## Source records
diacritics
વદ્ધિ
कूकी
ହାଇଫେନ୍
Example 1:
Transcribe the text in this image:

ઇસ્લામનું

...

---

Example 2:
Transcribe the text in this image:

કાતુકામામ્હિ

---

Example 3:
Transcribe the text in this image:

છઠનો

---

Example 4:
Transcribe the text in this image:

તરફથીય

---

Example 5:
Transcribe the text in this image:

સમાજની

## Problem requirements
Scan the data above and report each line in which "Example" is present.

## Response to this task
Example 1:
Example 2:
Example 3:
Example 4:
Example 5:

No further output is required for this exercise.